╭─ Texto proporcionado
Clara Sánchez
Tal vez nunca, ni cuando de pequeños nos disfrazábamos de médicos y enfermeras, se haya explotado tanto la estética hospitalaria. Radiografías colgadas de la pared, camillas, guantes a mansalva, gomas, goteros, mascarillas, batas blancas y verdes. A mí, personalmente, en los hospitales de verdad, todo eso hace que me tiemblen las piernas y, de tener que ingresar en alguna clínica, preferiría hacerlo en La montaña mágica (sí, me gusta mucho esta novela), de Thomas Mann. Yo misma escribí una en 1996, Desde el mirador, centrada en los tres meses que mi madre estuvo ingresada en un hospital y que también supuso para mí el ingreso en el otro lado de la vida que hasta ese momento me había sido indiferente. Aprendí mucho durante aquellos largos días sobre mi madre, la gente, el dolor y sobre mí misma.
Así que agradezco profundamente que haya gente (como el Dr. Montes del Hospital Severo Ochoa y su equipo) entregada a prepararse para atendernos cuando llegamos a ese mundo aparte, que es el más real que existe, puede que el único real.
Termino con unas palabras de La montaña mágica:
"Pero Joachim ya no podía contestar más que con dificultad y de una manera indistinta. Había sacado un pequeño termómetro de un estuche de cuero rojo, forrado de terciopelo, que se hallaba sobre su mesa y había introducido en la boca la extremidad inferior llena de mercurio. Lo mantenía a la izquierda, bajo la lengua, de tal manera que el instrumento le salía oblicuamente.
Luego se cambió de traje y zapatos, se puso una blusa parecida a una litevka de uniforme; cogió de la mesa una fórmula impresa y un lápiz, una gramática rusa -estudiaba el ruso porque, según decía, esperaba que en el servicio esto le proporcionaría algunas ventajas- y equipado de este modo salió al balcón, se tendió sobre la chaise longue y cubrió sus pies con una manta de pelo de camello".
╰─
╭─ Información mostrada
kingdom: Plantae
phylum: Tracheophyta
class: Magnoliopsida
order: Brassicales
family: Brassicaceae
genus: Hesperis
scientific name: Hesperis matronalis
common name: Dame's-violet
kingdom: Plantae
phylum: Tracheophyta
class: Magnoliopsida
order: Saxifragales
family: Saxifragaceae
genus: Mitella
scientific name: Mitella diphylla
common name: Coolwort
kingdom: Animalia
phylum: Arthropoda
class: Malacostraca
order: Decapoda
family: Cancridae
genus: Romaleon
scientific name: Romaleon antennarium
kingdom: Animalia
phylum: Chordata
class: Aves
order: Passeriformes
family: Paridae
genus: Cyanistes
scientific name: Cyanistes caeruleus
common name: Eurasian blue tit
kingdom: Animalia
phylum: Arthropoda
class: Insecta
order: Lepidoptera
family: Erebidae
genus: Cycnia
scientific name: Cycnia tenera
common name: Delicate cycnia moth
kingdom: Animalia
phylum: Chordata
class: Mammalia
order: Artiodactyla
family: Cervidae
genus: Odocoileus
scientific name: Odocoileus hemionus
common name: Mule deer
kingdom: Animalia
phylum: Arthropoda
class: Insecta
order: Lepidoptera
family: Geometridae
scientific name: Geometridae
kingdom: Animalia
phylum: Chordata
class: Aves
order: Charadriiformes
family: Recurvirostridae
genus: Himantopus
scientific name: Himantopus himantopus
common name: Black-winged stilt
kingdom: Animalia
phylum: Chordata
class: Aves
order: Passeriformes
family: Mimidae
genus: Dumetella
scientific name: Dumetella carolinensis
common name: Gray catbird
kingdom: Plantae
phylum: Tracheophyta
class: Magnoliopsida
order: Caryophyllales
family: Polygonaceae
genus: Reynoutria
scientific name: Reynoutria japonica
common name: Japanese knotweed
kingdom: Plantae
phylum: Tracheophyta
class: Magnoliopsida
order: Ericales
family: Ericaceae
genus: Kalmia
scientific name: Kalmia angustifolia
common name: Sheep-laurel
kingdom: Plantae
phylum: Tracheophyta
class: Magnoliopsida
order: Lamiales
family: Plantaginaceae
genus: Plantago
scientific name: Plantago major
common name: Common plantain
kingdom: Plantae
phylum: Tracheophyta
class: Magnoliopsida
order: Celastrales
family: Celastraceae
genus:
╰─
### Tareas del ejercicio:
1 - Actualiza el texto sobre los hospitales desde "Así que agradezco" hasta "el único real.". Sustituye "equipo" por "personal".
2 - Responde con los datos del texto sobre los hospitales:
(a) ¿En qué año se escribió Desde el mirador?
(b) ¿Cuánto tiempo estuvo ingresada la madre en el hospital?
(c) ¿Qué idioma estudiaba Joachim?
3 - Indica si cada afirmación coincide con el texto sobre los hospitales:
(a) Joachim mantenía el termómetro a la derecha, bajo la lengua.
(b) El Dr. Montes pertenece al Hospital Severo Ochoa.
(c) Joachim se cubrió los pies con una manta de lana de oveja.

### Respuestas por tarea:
1 -
Así que agradezco profundamente que haya gente (como el Dr. Montes del Hospital Severo Ochoa y su personal) entregada a prepararse para atendernos cuando llegamos a ese mundo aparte, que es el más real que existe, puede que el único real.

2 -
(a) En 1996.
(b) Tres meses.
(c) El ruso.

3 -
(a) No: "Lo mantenía a la izquierda, bajo la lengua".
(b) Sí: "el Dr. Montes del Hospital Severo Ochoa".
(c) No: "cubrió sus pies con una manta de pelo de camello".